The technical scheme adopted by the invention for solving the technical problems is as follows: a method for extracting towel gourd cellulose fiber by a viscose method comprises the following steps: deslagging, crushing, degumming, cooking, bleaching, acid treatment, papermaking, squeezing, crushing, ageing, sulfonation, grinding, dissolving, filtering, defoaming, filtering, spinning, drafting, cutting, post-treatment, drying and packaging, wherein the degumming process adopts a biological-chemical combined degumming method:

(1) biological degumming: adding biological enzyme into the loofah sponge subjected to pre-water boiling, pickling and water washing for biological degumming, wherein the concentration of the biological enzyme is controlled to be 6-16g/L, the pH value is controlled to be 3-5, the temperature is 50-70 ℃, the time is 4-11 hours, and the bath ratio is 1: 15-1: 25;

(2) chemical degumming: washing and beating the loofah sponge obtained in the step (1), and then, carrying out alkali boiling under the conditions of NaOH10-20g/L and bath ratio of 1: 15-1:25, the time is 4-6 hours.

The cooking process comprises the following steps: adopting a sodium hydroxide solution with the mass concentration of 25%, wherein the feed liquid mass ratio is 1: 3, the temperature rise time is 1.5 hours, the heat preservation temperature is 150 ℃, and the heat preservation time is 3 hours.

The bleaching process comprises the following steps: bleaching powder with the mass concentration of 20-25% is adopted, and the treatment time is 1 hour at the temperature of 40 ℃.

The acid treatment process comprises the following steps: treating with 20-25 wt% acid solution at room temperature for 1 hr.

The squeezing process comprises the following steps: 30% of alpha fiber and 14% of sodium hydroxide.

The temperature adopted by the ageing process is 16 ℃.

The sulfonation process comprises the following steps: the addition of carbon disulfide is 30 percent of the first fiber, the time is 1.5 hours, and the final sulfonation temperature is 30 ℃.

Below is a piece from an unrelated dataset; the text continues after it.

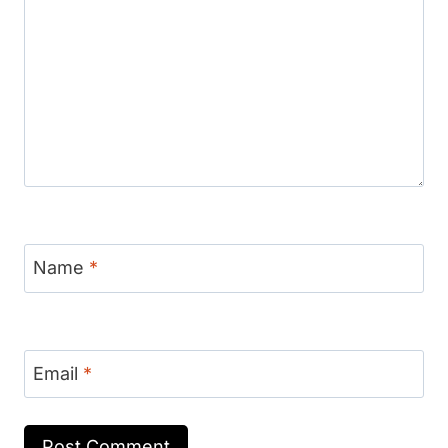
Name
*
Email
*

The acid bath solution in the spinning process comprises the following components: 120g/L of sulfuric acid, 270g/L of sodium sulfate and 10g/L of zinc sulfate, and the temperature is 50 ℃.

Compared with the prior art, the invention has the advantages that: the invention relates to a method for extracting towel gourd cellulose fiber by a viscose method, which comprises the following steps: the dry breaking strength is 2.54CN/dtex, the wet breaking strength is 1.46CN/dtex, the dry breaking elongation is 20.4 percent, the linear density deviation rate is plus 0.72 percent, the length deviation rate is minus 2.5 percent, the super-long fiber is 0.4 percent, the double-length fiber is 3.5mg/100g, the residual sulfur content is 7.6mg/100g, the defect is 3mg/100g, the dry strength variation coefficient is 12.4 percent, the whiteness is 77.4 percent, and the moisture regain is 11.4 percent.

Detailed Description

The present invention will be described in further detail with reference to examples.